* [WRITTEN TASK]
Quote the whole listing word for word. Do not include the pictures.

____

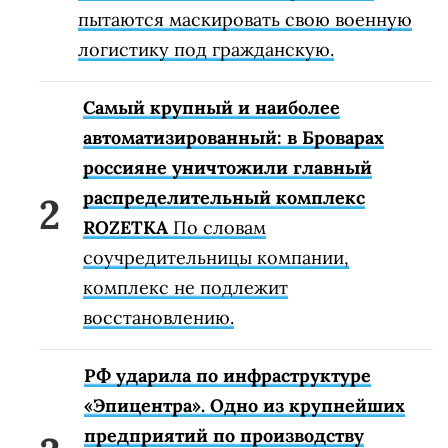
пытаются маскировать свою военную
логистику под гражданскую.
Самый крупный и наиболее
автоматизированный: в Броварах
россияне уничтожили главный
распределительный комплекс
ROZETKA
По словам
соучредительницы компании,
комплекс не подлежит
восстановлению.
РФ ударила по инфраструктуре
«Эпицентра». Одно из крупнейших
предприятий по производству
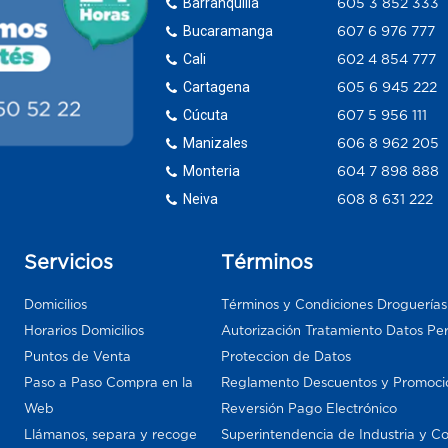
Barranquilla
605 3 852 333
Bucaramanga
607 6 976 777
Cali
602 4 854 777
Cartagena
605 6 945 222
Cúcuta
607 5 956 111
Manizales
606 8 962 205
Monteria
604 7 898 888
Neiva
608 8 631 222
Servicios
Términos
Domicilios
Términos y Condiciones Droguería
Horarios Domicilios
Autorización Tratamiento Datos Pe
Puntos de Venta
Proteccion de Datos
Paso a Paso Compra en la
Reglamento Descuentos y Promoci
Web
Reversión Pago Electrónico
Llámanos, separa y recoge
Superintendencia de Industria y C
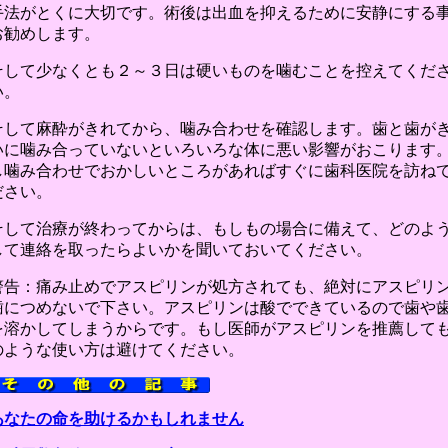
手法がとくに大切です。術後は出血を抑えるために安静にする
お勧めします。
そして少なくとも２～３日は硬いものを噛むことを控えてくだ
い。
そして麻酔がきれてから、噛み合わせを確認します。歯と歯が
いに噛み合っていないといろいろな体に悪い影響がおこります
し噛み合わせでおかしいところがあればすぐに歯科医院を訪ね
ださい。
そして治療が終わってからは、もしもの場合に備えて、どのよ
して連絡を取ったらよいかを聞いておいてください。
警告：痛み止めでアスピリンが処方されても、絶対にアスピリ
歯につめないで下さい。アスピリンは酸でできているので歯や
を溶かしてしまうからです。もし医師がアスピリンを推薦して
のような使い方は避けてください。
あなたの命を助けるかもしれません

____

* [YOUR RESPONSE]
пытаются маскировать свою военную
логистику под гражданскую.
Самый крупный и наиболее
автоматизированный: в Броварах
россияне уничтожили главный
распределительный комплекс
ROZETKA
По словам
соучредительницы компании,
комплекс не подлежит
восстановлению.
РФ ударила по инфраструктуре
«Эпицентра». Одно из крупнейших
предприятий по производству
Barranquilla
605 3 852 333
Bucaramanga
607 6 976 777
Cali
602 4 854 777
Cartagena
605 6 945 222
Cúcuta
607 5 956 111
Manizales
606 8 962 205
Monteria
604 7 898 888
Neiva
608 8 631 222
Servicios
Términos
Domicilios
Términos y Condiciones Droguería
Horarios Domicilios
Autorización Tratamiento Datos Pe
Puntos de Venta
Proteccion de Datos
Paso a Paso Compra en la
Reglamento Descuentos y Promoci
Web
Reversión Pago Electrónico
Llámanos, separa y recoge
Superintendencia de Industria y C
手法がとくに大切です。術後は出血を抑えるために安静にする
お勧めします。
そして少なくとも２～３日は硬いものを噛むことを控えてくだ
い。
そして麻酔がきれてから、噛み合わせを確認します。歯と歯が
いに噛み合っていないといろいろな体に悪い影響がおこります
し噛み合わせでおかしいところがあればすぐに歯科医院を訪ね
ださい。
そして治療が終わってからは、もしもの場合に備えて、どのよ
して連絡を取ったらよいかを聞いておいてください。
警告：痛み止めでアスピリンが処方されても、絶対にアスピリ
歯につめないで下さい。アスピリンは酸でできているので歯や
を溶かしてしまうからです。もし医師がアスピリンを推薦して
のような使い方は避けてください。
あなたの命を助けるかもしれません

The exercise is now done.